Não havia segredo sobre a natureza do novo relacionamento do servo com seu mestre. A transação era realizada em uma cerimônia pública em que a rendição era reconhecida de maneira visível e dolorosa. Um instrumento afiado era usado para furar a orelha do servo, significando obediência à voz de seu mestre.

A decisão era irreversível. A partir desse momento, ele sempre seria marcado como um escravo. . . sempre teria um furo na orelha para lembrá-lo de que não era seu, e nunca mais seria.

O retrato realizado

Em nenhum lugar nas Escrituras ou nos registros históricos antigos encontramos um único exemplo no qual um servo fez essa escolha referida em Êxodo 21. Então, por que Deus sugeriu esse cenário?

Como muitos outros retratos no Antigo Testamento, acredito que este tem como propósito nos apontar para Cristo e retratar nosso relacionamento com Ele.

O Novo Testamento nos diz que, quando o Senhor Jesus veio a esta terra, Ele tomou “a forma de um servo [doulos – a forma mais baixa de escravo]” (Filipenses 2: 7). Em obediência à vontade de Seu Pai e por amor a Ele – e pela noiva e família que Seu Pai lhe dera – Ele se humilhou e se ofereceu como escravo, para que pudesse libertar aqueles que estavam escravizados pelo pecado (Hebreus 2: 10-18).

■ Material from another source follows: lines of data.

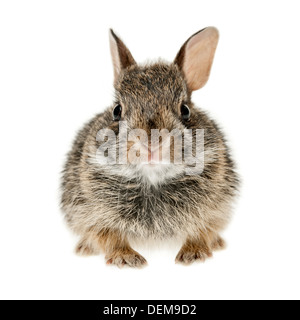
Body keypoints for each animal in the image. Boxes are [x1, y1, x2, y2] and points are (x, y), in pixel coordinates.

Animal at [60, 27, 239, 268]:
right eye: (117, 110)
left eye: (185, 110)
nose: (151, 143)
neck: (152, 178)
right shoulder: (93, 214)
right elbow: (109, 237)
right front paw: (127, 258)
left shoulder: (213, 211)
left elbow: (201, 232)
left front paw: (193, 254)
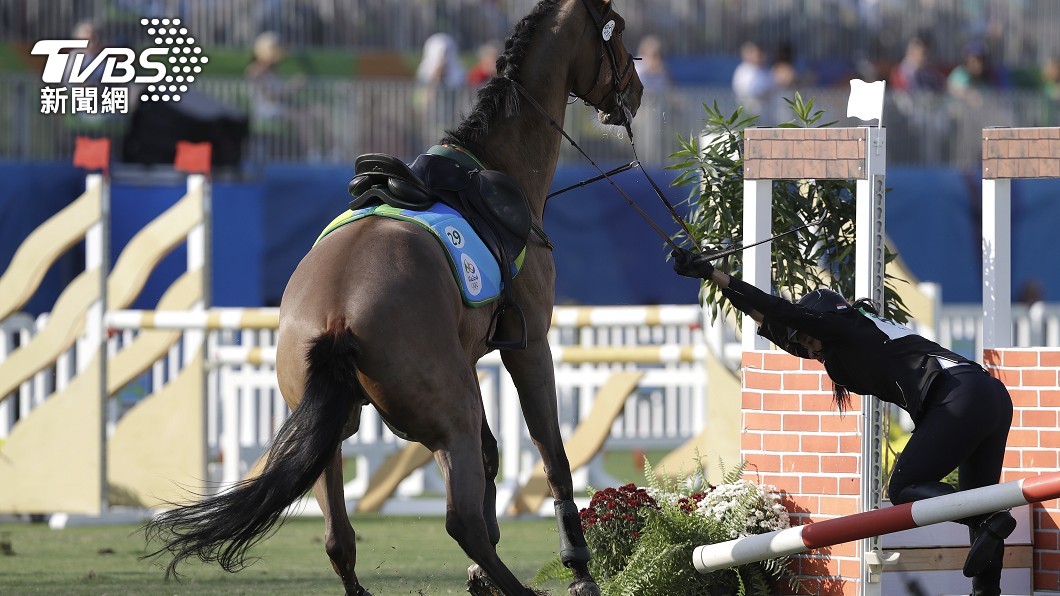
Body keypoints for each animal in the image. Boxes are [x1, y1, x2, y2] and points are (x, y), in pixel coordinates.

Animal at [143, 1, 643, 594]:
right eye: (618, 32)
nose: (636, 90)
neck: (494, 168)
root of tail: (336, 314)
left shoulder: (470, 361)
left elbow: (493, 455)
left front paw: (483, 573)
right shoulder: (529, 347)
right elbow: (553, 458)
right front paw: (578, 568)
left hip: (335, 434)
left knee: (340, 538)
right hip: (445, 417)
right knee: (459, 520)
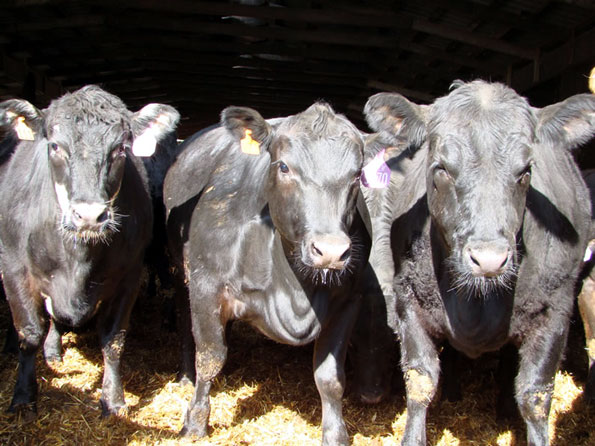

Falando profeticamente da morte expiatória de Cristo, o salmista escreveu: “Sacrifício e oferta não pediste, mas abriste (ou furaste) os meus ouvidos (ou orelhas)…Tenho grande alegria em fazer a tua vontade, ó meu Deus.”  (Salmo 40: 6, 8).

No Novo Testamento, os apóstolos Pedro e Paulo, juntamente com Tiago e Judas (ambos meios-irmãos do Senhor Jesus), seguiram os passos daquele Grande Escravo quando cada um se identificou como um doulos – um servo, escravo de Jesus Cristo. Paulo disse: “Eu carrego no meu corpo as marcas do Senhor Jesus” (Gálatas 6:17). O que ele estava dizendo? “Sou um homem com um furo na orelha. Sou o escravo de Jesus Cristo.”

Hoje eu creio que não há maior chamado do que ser marcado como Seu escravo― optar por dar a minha vida em serviço ao Mestre a quem aprendi conhecer, amar e confiar. Por muitos anos, minha oração tem sido: “Oh, Deus, faça de mim uma mulher com um furo na orelha; quero ser identificada como uma escrava de Jesus Cristo.”

Agora, não pense que isso me faz uma pessoa super espiritual. Nada que Ele pede de mim poderia começar a pagar a dívida que eu lhe devo. Além disso, este coração que Ele me deu deveria ser ― e pode ser ― o coração de cada filho e filha de Deus.